8) Body of Lies: October 10th
Leonardo Dicaprio. Russell Crowe. Ridley Scott. Something about spies. The trailers really tell us nothing about this film except, “How am I supposed to run an operation when you’re running a side operation.” I don’t really know what that means, but Leo says it in the trailer. This film looks like another lame attempt by Ridley Scott and Russell Crowe to win Oscars. I’m not buying it.
7) Flash of Genius: October 3rd
Greg Kinnear stars as an man who invents the intermittent windshield wiper, and then has it stolen from him buy the major auto manufacturers. This just looks like a boring film that will get a lukewarm response. For some reason, however, it has been getting a huge level of marketing with television and even radio advertisements. I doubt people will buy it.
6) RocknRolla: October 10th
Guy Ritchie is back in the genre he knows best, and this appears to be an English gangster film much in the mold of Lock Stock and Snatch. We’ll see if he still has his stuff, but for now, I’ll just pop in my DVDs of the older films that I can trust, and look to be almost identical in plot to this one.
Movies that Intrigue Me
5) Changeling: October 24th 
Angelina Jolie stars in this Clint Eastwood film about a woman whose son goes missing and is returned with something different. Any film that Eastwood directs (that’s not Flags of our Fathers of course) is worth checking out, and this looks to be no different.

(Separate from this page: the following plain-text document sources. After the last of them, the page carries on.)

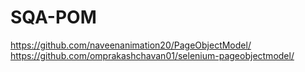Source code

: # SQA-POM
https://github.com/naveenanimation20/PageObjectModel/
https://github.com/omprakashchavan01/selenium-pageobjectmodel/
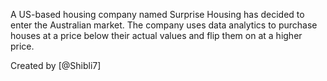 
A US-based housing company named Surprise Housing has decided to enter the Australian market. The company uses data analytics to purchase houses at a price below their actual values and flip them on at a higher price.






Created by [@Shibli7]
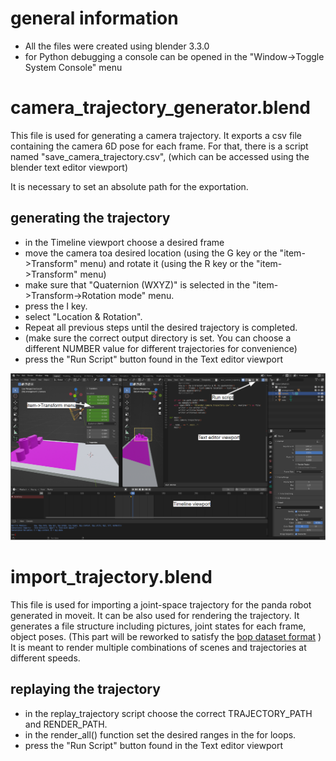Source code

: # general information
- All the files were created using blender 3.3.0
- for Python debugging a console can be opened in the "Window->Toggle System Console" menu

# camera_trajectory_generator.blend
This file is used for generating a camera trajectory. It exports a csv file containing the camera 6D pose for each frame.
For that, there is a script named "save_camera_trajectory.csv", (which can be accessed using the blender text editor viewport)

It is necessary to set an absolute path for the exportation.

## generating the trajectory
- in the Timeline viewport choose a desired frame
- move the camera toa desired location (using the G key or the "item->Transform" menu) and rotate it (using the R key or the "item->Transform" menu)
- make sure that "Quaternion (WXYZ)" is selected in the "item->Transform->Rotation mode" menu.
- press the I key.
- select "Location & Rotation".
- Repeat all previous steps until the desired trajectory is completed.
- (make sure the correct output directory is set. You can choose a different NUMBER value for different trajectories for convenience)
- press the "Run Script" button found in the Text editor viewport

![blender trajectory generator description](blender_trajectory_generator_description.PNG?raw=true)

# import_trajectory.blend
This file is used for importing a joint-space trajectory for the panda robot generated in moveit. It can be also used for rendering the trajectory.
It generates a file structure including pictures, joint states for each frame, object poses. (This part will be reworked to satisfy the [bop dataset format](https://github.com/thodan/bop_toolkit/blob/master/docs/bop_datasets_format.md) )
It is meant to render multiple combinations of scenes and trajectories at different speeds.

## replaying the trajectory
- in the replay_trajectory script choose the correct TRAJECTORY_PATH and RENDER_PATH.
- in the render_all() function set the desired ranges in the for loops.
- press the "Run Script" button found in the Text editor viewport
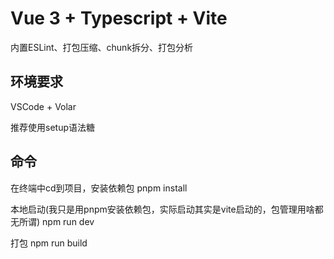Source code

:# Vue 3 + Typescript + Vite

内置ESLint、打包压缩、chunk拆分、打包分析
## 环境要求

VSCode + Volar

推荐使用setup语法糖

## 命令

在终端中cd到项目，安装依赖包
pnpm install

本地启动(我只是用pnpm安装依赖包，实际启动其实是vite启动的，包管理用啥都无所谓)
npm run dev

打包
npm run build
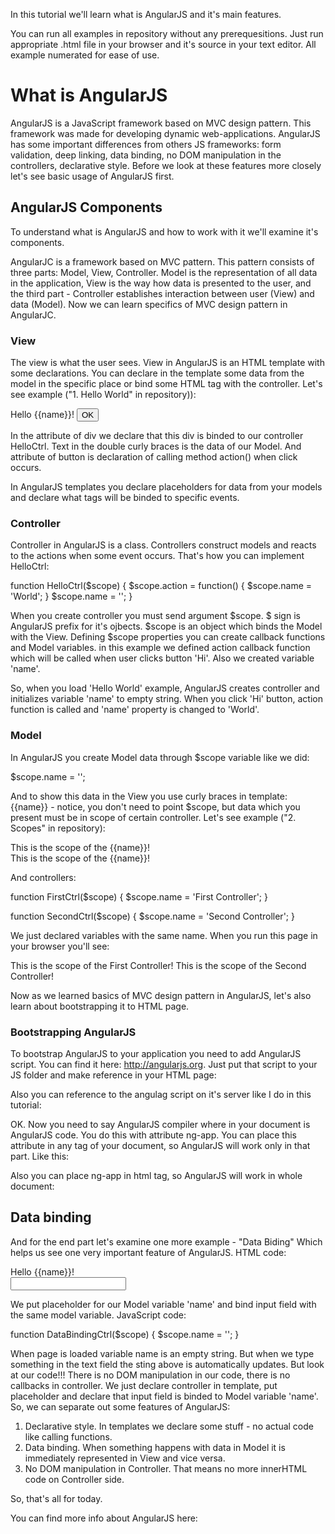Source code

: In this tutorial we'll learn what is AngularJS and it's main features.

You can run all examples in repository without any prerequesitions. Just run appropriate .html file in your browser and it's source in your text editor. All example numerated for ease of use.

# What is AngularJS

AngularJS is a JavaScript framework based on MVC design pattern. This framework was made for developing dynamic web-applications. AngularJS has some important differences from others JS frameworks: form validation, deep linking, data binding, no DOM manipulation in the controllers, declarative style. Before we look at these features more closely let's see basic usage of AngularJS first.

## AngularJS Components

To understand what is AngularJS and how to work with it we'll examine it's components.

AngularJC is a framework based on MVC pattern. This pattern consists of three parts: Model, View, Controller. Model is the representation of all data in the application, View is the way how data is presented to the user, and the third part - Controller establishes interaction between user (View) and data (Model). Now we can learn specifics of MVC design pattern in AngularJC.

### View

The view is what the user sees. View in AngularJS is an HTML template with some declarations. You can declare in the template some data from the model in the  specific place or bind some HTML tag with the controller. Let's see example ("1. Hello World" in repository)):

<div ng-controller="HelloCtrl">
	Hello {{name}}!
	<button ng-click="action()">
		OK
	</button>
</div>

In the attribute of div we declare that this div is binded to our controller HelloCtrl. Text in the double curly braces is the data of our Model. And attribute of button is declaration of calling method action() when click occurs.

In AngularJS templates you declare placeholders for data from your models and declare what tags will be binded to specific events.

### Controller

Controller in AngularJS is a class. Controllers construct models and reacts to the actions when some event occurs. That's how you can implement HelloCtrl:

function HelloCtrl($scope) {
	$scope.action = function() {
		$scope.name = 'World';
	}
	$scope.name = '';
}

When you create controller you must send argument $scope. $ sign is AngularJS prefix for it's ojbects. $scope is an object which binds the Model with the View. Defining $scope properties you can create callback functions and Model variables. in this example we defined action callback function which will be called when user clicks button 'Hi'. Also we created variable 'name'.

So, when you load 'Hello World' example, AngularJS creates controller and initializes variable 'name' to empty string. When you click 'Hi' button, action function is called and 'name' property is changed to 'World'.

### Model

In AngularJS you create Model data through $scope variable like we did:

$scope.name = '';

And to show this data in the View you use curly braces in template: {{name}} - notice, you don't need to point $scope, but data which you present must be in scope of certain controller. Let's see example ("2. Scopes" in repository):

<div ng-controller="FirstCtrl">
	This is the scope of the {{name}}!
</div>

<div ng-controller="SecondCtrl">
	This is the scope of the {{name}}!
</div>

And controllers:

function FirstCtrl($scope) {
  $scope.name = 'First Controller';
}

function SecondCtrl($scope) {
  $scope.name = 'Second Controller';
}

We just declared variables with the same name. When you run this page in your browser you'll see:

This is the scope of the First Controller!
This is the scope of the Second Controller!

Now as we learned basics of MVC design pattern in AngularJS, let's also learn about bootstrapping it to HTML page.

### Bootstrapping AngularJS

To bootstrap AngularJS to your application you need to add AngularJS script. You can find it here: http://angularjs.org. Just put that script to your JS folder and make reference in your HTML page:

<head>
  <script src="scripts/angular.min.js"></script>
</head>

Also you can reference to the angulag script on it's server like I do in this tutorial:

<script src="http://code.angularjs.org/1.0.5/angular.min.js"></script>

OK. Now you need to say AngularJS compiler where in your document is AngularJS code. You do this with attribute ng-app. You can place this attribute in any tag of your document, so AngularJS will work only in that part. Like this:

<div ng-app>
<!-- Part of the page where AngularJS works -->
</div>

Also you can place ng-app in html tag, so AngularJS will work in whole document:

<html ng-app>
<!-- Now you can declare here AngularJS controllers and put placeholders for Model data -->
</html>


## Data binding

And for the end part let's examine one more example - "Data Biding" Which helps us see one very important feature of AngularJS. HTML code:

<div ng-controller="DataBindingCtrl">
  Hello {{name}}!<br/>
  <input ng-model="name">
</div>

We put placeholder for our Model variable 'name' and bind input field with the same model variable. JavaScript code:

function DataBindingCtrl($scope) {
  $scope.name = '';
}

When page is loaded variable name is an empty string. But when we type something in the text field the sting above is automatically updates. But look at our code!!! There is no DOM manipulation in our code, there is no callbacks in controller. We just declare controller in template, put placeholder and declare that input field is binded to Model variable 'name'. So, we can separate out some features of AngularJS:

1. Declarative style. In templates we declare some stuff - no actual code like calling functions.
2. Data binding. When something happens with data in Model it is immediately represented in View and vice versa.
3. No DOM manipulation in Controller. That means no more innerHTML code on Controller side.

So, that's all for today.

You can find more info about AngularJS here:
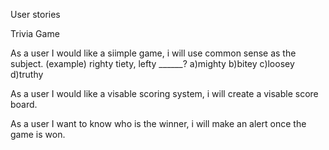User stories

Trivia Game

As a user I would like a siimple game, i will use common sense as the subject.
(example)
righty tiety, lefty ______? a)mighty b)bitey c)loosey d)truthy

As a user I would like a visable scoring system, i will create a visable score board.

As a user I want to know who is the winner, i will make an alert once the game is won.
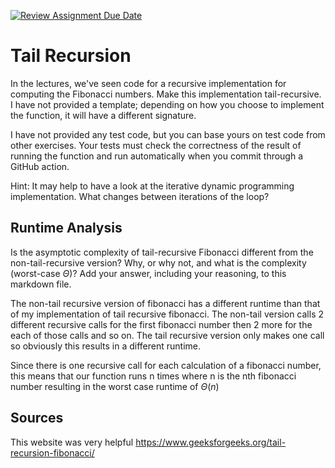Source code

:[![Review Assignment Due Date](https://classroom.github.com/assets/deadline-readme-button-24ddc0f5d75046c5622901739e7c5dd533143b0c8e959d652212380cedb1ea36.svg)](https://classroom.github.com/a/bHkMPWBv)
# Tail Recursion

In the lectures, we've seen code for a recursive implementation for computing
the Fibonacci numbers. Make this implementation tail-recursive. I have not
provided a template; depending on how you choose to implement the function, it
will have a different signature.

I have not provided any test code, but you can base yours on test code from
other exercises. Your tests must check the correctness of the result of running
the function and run automatically when you commit through a GitHub action.

Hint: It may help to have a look at the iterative dynamic programming
implementation. What changes between iterations of the loop?

## Runtime Analysis

Is the asymptotic complexity of tail-recursive Fibonacci different from the
non-tail-recursive version? Why, or why not, and what is the complexity
(worst-case $\Theta$)? Add your answer, including your reasoning, to this
markdown file.

The non-tail recursive version of fibonacci has a different runtime than
that of my implementation of tail recursive fibonacci. The non-tail 
version calls 2 different recursive calls for the first fibonacci number
then 2 more for the each of those calls and so on. The tail recursive version
only makes one call so obviously this results in a different runtime.

Since there is one recursive call for each calculation of a fibonacci number, 
this means that our function runs n times where n is the nth fibonacci number
resulting in the worst case runtime of $\Theta (n)$ 

## Sources
This website was very helpful https://www.geeksforgeeks.org/tail-recursion-fibonacci/
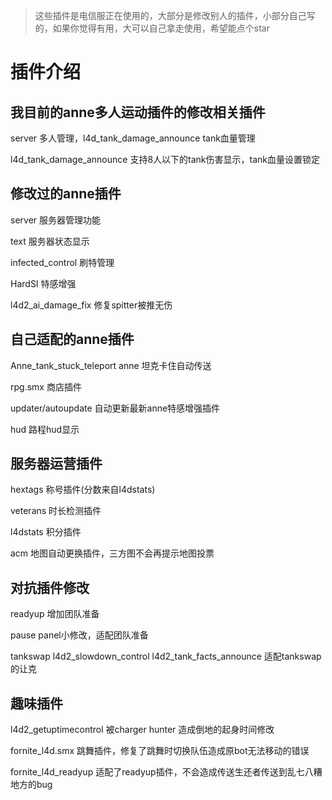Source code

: > 这些插件是电信服正在使用的，大部分是修改别人的插件，小部分自己写的，如果你觉得有用，大可以自己拿走使用，希望能点个star

# 插件介绍

## 我目前的anne多人运动插件的修改相关插件

server 多人管理，l4d_tank_damage_announce tank血量管理

l4d_tank_damage_announce 支持8人以下的tank伤害显示，tank血量设置锁定

## 修改过的anne插件

server 服务器管理功能

text 服务器状态显示

infected_control 刷特管理

HardSI 特感增强

l4d2_ai_damage_fix 修复spitter被推无伤

## 自己适配的anne插件

Anne_tank_stuck_teleport anne 坦克卡住自动传送

rpg.smx 商店插件

updater/autoupdate 自动更新最新anne特感增强插件

hud 路程hud显示

## 服务器运营插件

hextags 称号插件(分数来自l4dstats)

veterans 时长检测插件

l4dstats 积分插件

acm 地图自动更换插件，三方图不会再提示地图投票

## 对抗插件修改

readyup 增加团队准备

pause panel小修改，适配团队准备

tankswap l4d2_slowdown_control l4d2_tank_facts_announce 适配tankswap的让克

## 趣味插件

l4d2_getuptimecontrol 被charger hunter 造成倒地的起身时间修改

fornite_l4d.smx 跳舞插件，修复了跳舞时切换队伍造成原bot无法移动的错误

fornite_l4d_readyup 适配了readyup插件，不会造成传送生还者传送到乱七八糟地方的bug
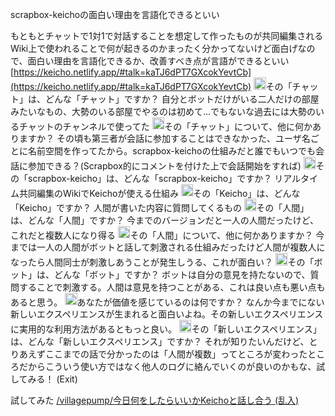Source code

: 
scrapbox-keichoの面白い理由を言語化できるといい

もともとチャットで1対1で対話することを想定して作ったものが共同編集されるWiki上で使われることで何が起きるのかまったく分かってないけど面白げなので、面白い理由を言語化できるか、改善すべき点が言語ができるといい
[https://keicho.netlify.app/#talk=kaTJ6dPT7GXcokYevtCb](https://keicho.netlify.app/#talk=kaTJ6dPT7GXcokYevtCb)
<img src='https://scrapbox.io/api/pages/nishio/nisbot/icon' alt='/nishio/nisbot.icon' height="19.5"/>その「チャット」は、どんな「チャット」ですか？
自分とボットだけがいる二人だけの部屋みたいなもの、大勢のいる部屋でやるのは初めて…でもないな過去には大勢のいるチャットのチャンネルで使ってた
<img src='https://scrapbox.io/api/pages/nishio/nisbot/icon' alt='/nishio/nisbot.icon' height="19.5"/>その「チャット」について、他に何かありますか？
その頃も第三者が会話に参加することはできなかった、ユーザ名ごとに名前空間を作ってたから。scrapbox-keichoの仕組みだと誰でもいつでも会話に参加できる？(Scrapbox的にコメントを付けた上で会話開始をすれば)
<img src='https://scrapbox.io/api/pages/nishio/nisbot/icon' alt='/nishio/nisbot.icon' height="19.5"/>その「scrapbox-keicho」は、どんな「scrapbox-keicho」ですか？
リアルタイム共同編集のWikiでKeichoが使える仕組み
<img src='https://scrapbox.io/api/pages/nishio/nisbot/icon' alt='/nishio/nisbot.icon' height="19.5"/>その「Keicho」は、どんな「Keicho」ですか？
人間が書いた内容に質問してくるもの
<img src='https://scrapbox.io/api/pages/nishio/nisbot/icon' alt='/nishio/nisbot.icon' height="19.5"/>その「人間」は、どんな「人間」ですか？
今までのバージョンだと一人の人間だったけど、これだと複数人になり得る
<img src='https://scrapbox.io/api/pages/nishio/nisbot/icon' alt='/nishio/nisbot.icon' height="19.5"/>その「人間」について、他に何かありますか？
今までは一人の人間がボットと話して刺激される仕組みだったけど人間が複数人になったら人間同士が刺激しあうことが発生しうる、これが面白い？
<img src='https://scrapbox.io/api/pages/nishio/nisbot/icon' alt='/nishio/nisbot.icon' height="19.5"/>その「ボット」は、どんな「ボット」ですか？
ボットは自分の意見を持たないので、質問することで刺激する。人間は意見を持つことがある、これは良い点も悪い点もあると思う。
<img src='https://scrapbox.io/api/pages/nishio/nisbot/icon' alt='/nishio/nisbot.icon' height="19.5"/>あなたが価値を感じているのは何ですか？
なんか今までにない新しいエクスペリエンスが生まれると面白いよね。その新しいエクスペリエンスに実用的な利用方法があるともっと良い。
<img src='https://scrapbox.io/api/pages/nishio/nisbot/icon' alt='/nishio/nisbot.icon' height="19.5"/>その「新しいエクスペリエンス」は、どんな「新しいエクスペリエンス」ですか？
それが知りたいんだけど、とりあえずここまでの話で分かったのは「人間が複数」ってところが変わったところだからこういう使い方ではなく他人のログに絡んでいくのが良いのかもな、試してみる！
(Exit)

試してみた [/villagepump/今日何をしたらいいかKeichoと話し合う (乱入)](https://scrapbox.io/villagepump/今日何をしたらいいかKeichoと話し合う (乱入))
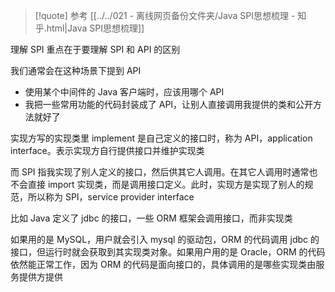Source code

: 
> [!quote] 参考
> [[../../021 - 离线网页备份文件夹/Java SPI思想梳理 - 知乎.html|Java SPI思想梳理]]


理解 SPI 重点在于要理解 SPI 和 API 的区别

我们通常会在这种场景下提到 API

- 使用某个中间件的 Java 客户端时，应该用哪个 API
- 我把一些常用功能的代码封装成了 API，让别人直接调用我提供的类和公开方法就好了

实现方写的实现类里 implement 是自己定义的接口时，称为 API，application  interface。表示实现方自行提供接口并维护实现类

而 SPI 指我实现了别人定义的接口，然后供其它人调用。在其它人调用时通常也不会直接 import 实现类，而是调用接口定义。此时，实现方是实现了别人的规范，所以称为 SPI，service provider interface

比如 Java 定义了 jdbc 的接口，一些 ORM 框架会调用接口，而非实现类

如果用的是 MySQL，用户就会引入 mysql 的驱动包，ORM 的代码调用 jdbc 的接口，但运行时就会获取到其实现类对象。如果用户用的是 Oracle，ORM 的代码依然能正常工作，因为 ORM 的代码是面向接口的，具体调用的是哪些实现类由服务提供方提供

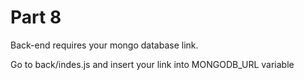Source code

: ﻿# Part 8

Back-end requires your mongo database link.

Go to back/indes.js and insert your link into MONGODB_URL variable
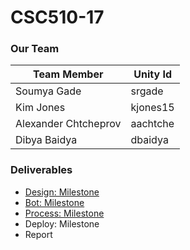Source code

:# CSC510-17

### Our Team
| Team Member  | Unity Id |
| ------------- | ------------- |
| Soumya Gade | srgade |
| Kim Jones | kjones15 |
| Alexander Chtcheprov | aachtche |
| Dibya Baidya | dbaidya |


### Deliverables
* [Design: Milestone](https://github.ncsu.edu/csc510-s2022/CSC510-17/blob/main/DESIGN.md)
* [Bot: Milestone](https://github.ncsu.edu/csc510-s2022/CSC510-17/blob/main/BOT.md)
* [Process: Milestone](https://github.ncsu.edu/csc510-s2022/CSC510-17/blob/main/PROCESS.md)
* Deploy: Milestone
* Report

It got solid reviews with it premiered at Cannes, and Angelina Jolie is ready for a solid role.
4) W.: October 17th
A film that is certain to be the years most controversial, Oliver Stone directs this biopic about our current president. While I am sure Stone will exaggerate many of the details, there is no denying that he has put together an awesome cast including Josh Broling (as Bush), Elizibeth Banks (as First Lady Laura), James Cromwell (as his father H. W.), Richard Dreyfuss (as Cheney), Thadie Newton (as Condoleezza Rice) and others as the rest of his cabinet. Whatever happens in this film, it will certainly be interesting.
3) Synecdoche, New York: October 24th
A film that I have been awaiting since last year, this is Charlie Kauffman’s directorial debut. I have loved the films he has written (Eternal Sunshine of the Spotless Mind, Being John Malkovich, Confessions of a Dangerous Mind, and Adaptation. ) and this should prove to be equally compelling. It stars Philip Seymour Hoffman as a playwright who attempts to put on a production in a warehouse that includes a scale model of New York. It will probably boggle our minds, but that is Kauffman, isn’t it?
2) Nick and Norah’s Infinite Playlist: October 3rd
Michael Cera and Kat Dennings star as the eponymous Nick and Norah who meet each other one night in New York and have adventures. Something about the trailer really brought this movie to my attention, probably the indie style that I love. Cera is always great, and Dennings was really cool in Charlie Bartlett, so I might make my way to a cinema this week to check it out.
1) Zach and Miri Make a Porno: October 31st 
Seth Rogen and Elizibeth Banks star as two best friends who decide to make a porno together. This is Kevin Smith’s first film since Clerks 2, and I can only hope that it matches that film in hilarity. The only thing I don’t understand, is why are they releasing this film on Halloween? I guess there is probably a Saw film being released anyways.